Inventarnummer: MI408
Datierung: um 1820
Ort: Deutschland oder Böhmen
Material/Technik: Gehäuse, Deckel, Vorderverschluss, Beine: Fichte mit Kirschbaumfunier; Tretvorrichtung: Kirschbaum; Glocken: farbloses Glas
Maße: Länge Gehäuse::124 cm
Sammlung: Musikinstrumente
Beschreibung:
Gehäuse, flacher Deckel, am Gehäuse befestigter herunterklappbarer Vorderverschluss, vier Beine mit viereckigem Querschnitt; an beiden Schmalseiten des Gehäuses je ein Kasten mit abnehmbarem Deckel; im linken Kasten: Kurbelwelle, Schwungrad, untere Riemenscheibe, obere Riemenscheibe an der Glockenspindel; Pleuelstange aus Metall; Tretvorrichtung und Arm zur Befestigung der Pleuelstange in Museumswerkstätten ergänzt. An der Eisenspindel 44 Glocken; Umfang: f-c4; Glocken für chromatische Töne mit vergoldeten Rändern; in die Glocken a0-c1, es1-fis1, gis1-b1, c2-b2, c3-d3 und e3 sind Tonbuchstaben eingeschliffen, die für jede Glocke den darunterliegenden Halbton angeben; an den Glocken zwischen dem Glas und dem Korken ein grüner Farbstoff, dieser fehlt bei c4, c4 außerdem mit leicht unterschiedlicher Glasfärbung, gehört vermutlich nicht zum ursprünglichen Satz; Instrument steht einen Halbton unter der heutigen Normalstimmung. Weitere Beschreibung siehe Lit.
Beschriftung:
Ein Pedaltritt versetzt mehrere Glasschalen in Drehung, die auf einer gemeinsamen Achse montiert sind. Mit den feuchten Fingern am Rand berührt, erzeugen sie einen schwebenden, modulierbaren Ton. Dieser sollte verschiedene Gefühlszustände hervorrufen, die sich manchmal bis zur Hysterie steigern konnten. Der Magnetiseur Mesmer nutzte die Töne für Therapien. W. A. Mozart komponierte für die Glasharmonika, Hegel, Schiller und Goethe schrieben über sie. Der Erfinder des Instruments war Benjamin Franklin.
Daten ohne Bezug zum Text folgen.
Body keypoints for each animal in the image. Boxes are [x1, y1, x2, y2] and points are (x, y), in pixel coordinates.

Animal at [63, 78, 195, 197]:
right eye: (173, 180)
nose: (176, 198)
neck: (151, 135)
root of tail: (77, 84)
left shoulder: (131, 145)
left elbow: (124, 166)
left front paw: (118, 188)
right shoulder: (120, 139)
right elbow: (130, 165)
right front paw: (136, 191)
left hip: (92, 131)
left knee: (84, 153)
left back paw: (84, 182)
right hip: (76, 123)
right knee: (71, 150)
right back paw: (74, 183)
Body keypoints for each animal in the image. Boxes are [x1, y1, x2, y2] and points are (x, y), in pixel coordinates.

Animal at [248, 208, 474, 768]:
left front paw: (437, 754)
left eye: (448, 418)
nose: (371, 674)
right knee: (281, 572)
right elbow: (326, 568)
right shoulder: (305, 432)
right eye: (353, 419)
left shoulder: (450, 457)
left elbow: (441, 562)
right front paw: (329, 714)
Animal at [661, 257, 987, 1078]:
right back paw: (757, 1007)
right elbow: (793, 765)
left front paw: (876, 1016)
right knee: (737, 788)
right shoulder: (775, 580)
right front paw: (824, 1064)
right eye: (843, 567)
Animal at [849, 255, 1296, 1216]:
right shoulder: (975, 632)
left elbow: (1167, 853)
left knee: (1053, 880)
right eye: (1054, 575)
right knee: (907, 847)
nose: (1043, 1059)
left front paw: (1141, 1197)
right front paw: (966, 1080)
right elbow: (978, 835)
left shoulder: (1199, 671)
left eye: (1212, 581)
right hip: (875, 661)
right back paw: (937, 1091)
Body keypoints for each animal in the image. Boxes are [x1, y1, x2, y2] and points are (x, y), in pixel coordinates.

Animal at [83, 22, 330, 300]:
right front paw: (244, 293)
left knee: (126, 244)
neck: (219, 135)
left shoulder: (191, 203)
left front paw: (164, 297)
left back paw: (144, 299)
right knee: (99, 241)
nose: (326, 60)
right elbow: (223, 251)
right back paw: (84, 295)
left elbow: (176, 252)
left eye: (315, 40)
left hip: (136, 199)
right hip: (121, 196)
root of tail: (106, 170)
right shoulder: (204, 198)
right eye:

Glass Harmonica. Case spruce with cherry veneer; 44 glass bowls chromatic from f - c4. Pushing on the foot-operated treadle sets several glass bowls mounted on the same axle in motion. Touching the rims with moist fingers produces an ethereal sound capable of being varied. This was supposed to elicit various emotional states, leading at times even to hysteria. The magnetizer Mesmer employed the sounds in therapy work. W. A. Mozart composed for the glass harmonica; Hegel, Schiller and Goethe wrote about it. Benjamin Franklin invented the instrument.
Literatur:
Anzeiger des Germanischen Nationalmuseum, 1971/72, S. 202. — van der Meer, John Henry: Verzeichnis der Europäischen Musikinstrumente im Germanischen Nationalmuseum Nürnberg. Band 1. Hörner und Trompeten, Membranophone, Idiophone. Wilhelmshaven 1979, S. 130, 219 (=Bestandskatalog). — Renaissance. Barock. Aufklärung. Kunst und Kultur vom 16. bis zum 18. Jahrhundert. Hrsg. von Daniel Hess und Dagmar Hirschfelder. (Die Schausammlungen des Germanischen Nationalmuseums, Band 3) Nürnberg 2010, S. 370, 377, 473, Abb. 336.